You can read an in-depth history of the life of Gisèle Halimi and the role she played in this Financial Times article of 31 July 2020, written following her death, aged 93. We also reported Halimi’s incredible life and death in the Campaign newsletter on 31 July 2020.
Now Marie-Claire Chevalier has died, aged only 66. The fact that she had been tried for an illegal abortion was because the rapist was arrested for auto theft, and to avoid prosecution he gave police her details. He was released; she was prosecuted and imprisoned. In a sensational 1972 trial, she was represented by Gisèle Halimi, who won her acquittal in a landmark case that helped to pave the way for the decriminalisation of abortion in France. Halimi used the trial to great political effect, by declaring in her opening arguments that she herself, even being a lawyer, had had an abortion, saying, “Sometimes it is necessary to break the law to move forward and bring about a change in society.”

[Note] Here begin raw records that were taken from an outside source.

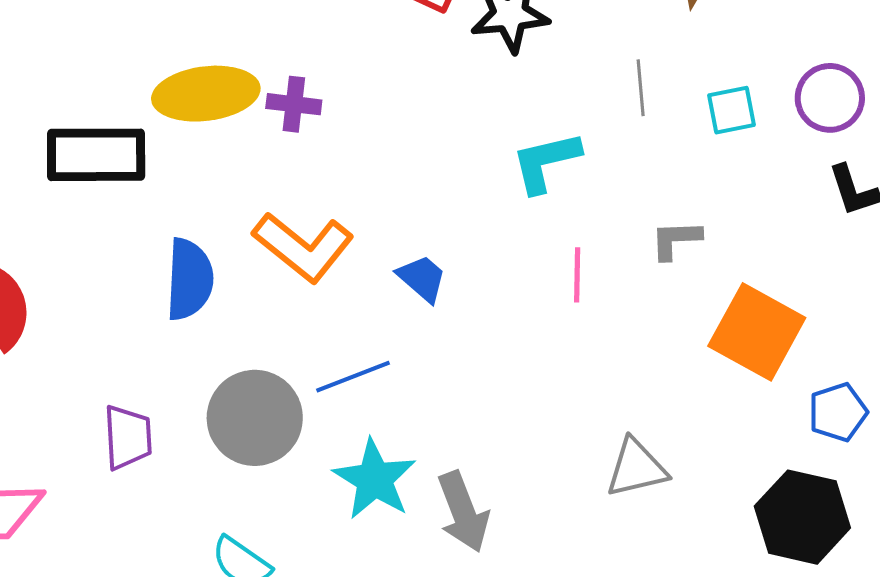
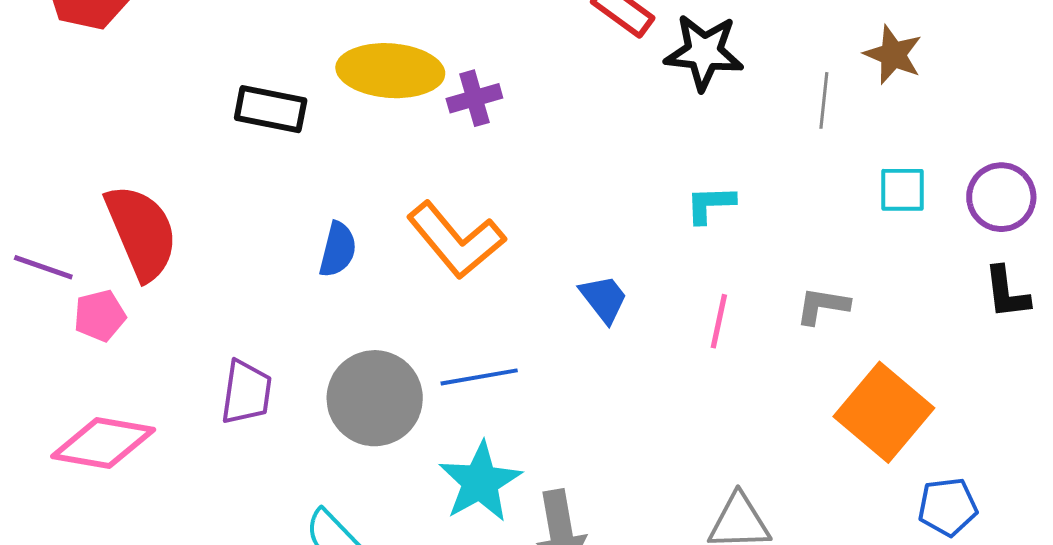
gray line: (641, 88) -> (824, 100), moved
purple cross: (294, 104) -> (474, 98), turned -34
black rectangle: (96, 155) -> (271, 109), size x0.7
cyan L-shape: (546, 162) -> (710, 204), size x0.7
blue trapezoid: (422, 278) -> (604, 299), moved
blue semicircle: (189, 279) -> (338, 250), size x0.7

Chevalier, her mother and the others on trial were all acquitted. Although she felt proud of the effect the trial had on law reform, Chevalier was traumatised both by the rape and by the clandestine abortion, which almost killed her, and she remained haunted by both for the rest of her life. She changed her name after the trial and from then on, lived the rest of her life out of the public eye.
Yet her story has appeared regularly in the media in France – from radio to TV to theatre productions. Even a blue metal footbridge in front of the Bobigny courtroom, where her case was heard, was dedicated in her name.
She later worked as a child-care assistant, a welder for the army, a nurse in a hospital and in a retirement home. In her final years, she lived alone with her many cats and two horses in the countryside. “She died without ever asking anyone for anything,” her mother said in an interview. “She needed help, and she never contacted us.”
She remains an inspiration to younger French feminists. “Marie-Claire Chevalier has made us the most beautiful gift,” Céline Piques, spokeswoman for the group Osez le féminisme! (Dare to be feminist!), said in an interview. That gift was to take on the cause of abortion rights and agree to be publicly exposed, with the consequences I assume it had on her personal life.”